_Work task:_
Reproduce the passage on debugging Rails with operating system tools word for word, in full.

_Source passage:_
******

Debugging Rails with Operating System Tools

Unix/Command-Line level tools for making web-developers' lives easier– lsof, nslookup, gdb, tcpdump, ctags, ack, strace, and top

Part 4 in the series A Comprehensive Guide To Debugging Rails {: .series-highlight}

Operating System Level Mirrors

  • Domain name/DNS info: View and debug DNS/IP issues using nslookup. To see the mail records (MX) for a domain type $ nslookup -type=mx oxbridgenotes.co.uk (note that you need to drop any possible "www" in front of the domain here). Look up the IP addresses associated with a domain using $ nslookup www.oxbridgenotes.co.uk. Find out how long a DNS record will be cached for with $ nslookup -debug www.oxbridgenotes.co.uk. See all possible nameservers with $ nslookup -type=ns www.oxbridgenotes.co.uk. Knowing the possible nameservers from which to query IP address and other information enables you to query the result of one particular nameserver using $ nslookup www.oxbridgenotes.co.uk ns1.redhat.com (where ns1.redhat.com was returned as a possible nameserver using type=ns). Why might you want to do this? To quickly verify that changes you made to your DNS records were carried out successfully without waiting a lifetime for the records to propagate across the internet.

******

_Supplied data:_

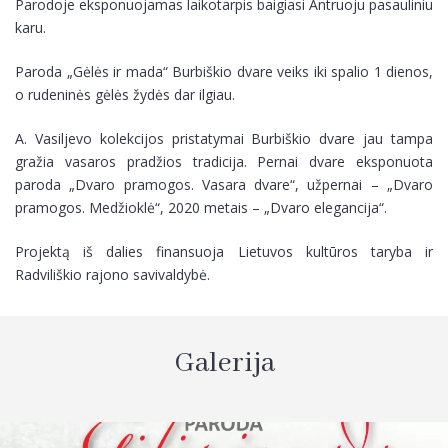
Parodoje eksponuojamas laikotarpis baigiasi Antruoju pasauliniu
karu.
Paroda „Gėlės ir mada“ Burbiškio dvare veiks iki spalio 1 dienos,
o rudeninės gėlės žydės dar ilgiau.
A. Vasiljevo kolekcijos pristatymai Burbiškio dvare jau tampa
gražia vasaros pradžios tradicija. Pernai dvare eksponuota
paroda „Dvaro pramogos. Vasara dvare“, užpernai – „Dvaro
pramogos. Medžioklė“, 2020 metais – „Dvaro elegancija“.
Projektą iš dalies finansuoja Lietuvos kultūros taryba ir
Radviliškio rajono savivaldybė.
Galerija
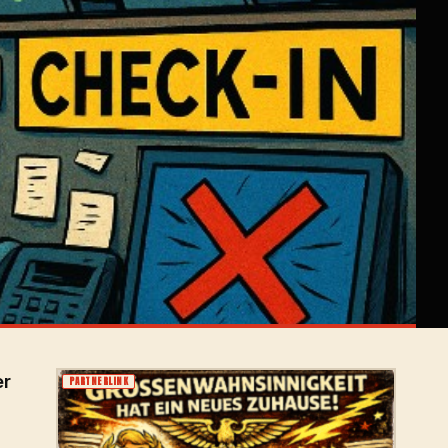
er
PARTNERLINK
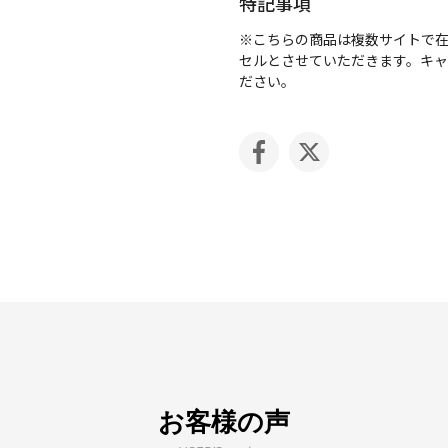
特記事項
※こちらの商品は複数サイトで
セルとさせていただきます。キ
ださい。
お客様の声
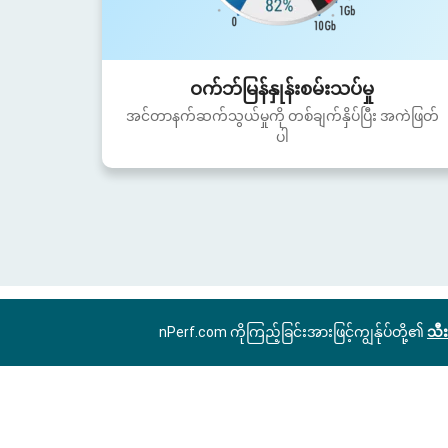
ဝက်ဘ်မြန်နှုန်းစမ်းသပ်မှု
အင်တာနက်ဆက်သွယ်မှုကို တစ်ချက်နှိပ်ပြီး အကဲဖြတ်
ပါ
nPerf.com ကိုကြည့်ခြင်းအားဖြင့်ကျွန်ုပ်တို့၏
သီး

******

_Answer to this problem:_
Debugging Rails with Operating System Tools

Unix/Command-Line level tools for making web-developers' lives easier– lsof, nslookup, gdb, tcpdump, ctags, ack, strace, and top

Part 4 in the series A Comprehensive Guide To Debugging Rails {: .series-highlight}

Operating System Level Mirrors

  • Domain name/DNS info: View and debug DNS/IP issues using nslookup. To see the mail records (MX) for a domain type $ nslookup -type=mx oxbridgenotes.co.uk (note that you need to drop any possible "www" in front of the domain here). Look up the IP addresses associated with a domain using $ nslookup www.oxbridgenotes.co.uk. Find out how long a DNS record will be cached for with $ nslookup -debug www.oxbridgenotes.co.uk. See all possible nameservers with $ nslookup -type=ns www.oxbridgenotes.co.uk. Knowing the possible nameservers from which to query IP address and other information enables you to query the result of one particular nameserver using $ nslookup www.oxbridgenotes.co.uk ns1.redhat.com (where ns1.redhat.com was returned as a possible nameserver using type=ns). Why might you want to do this? To quickly verify that changes you made to your DNS records were carried out successfully without waiting a lifetime for the records to propagate across the internet.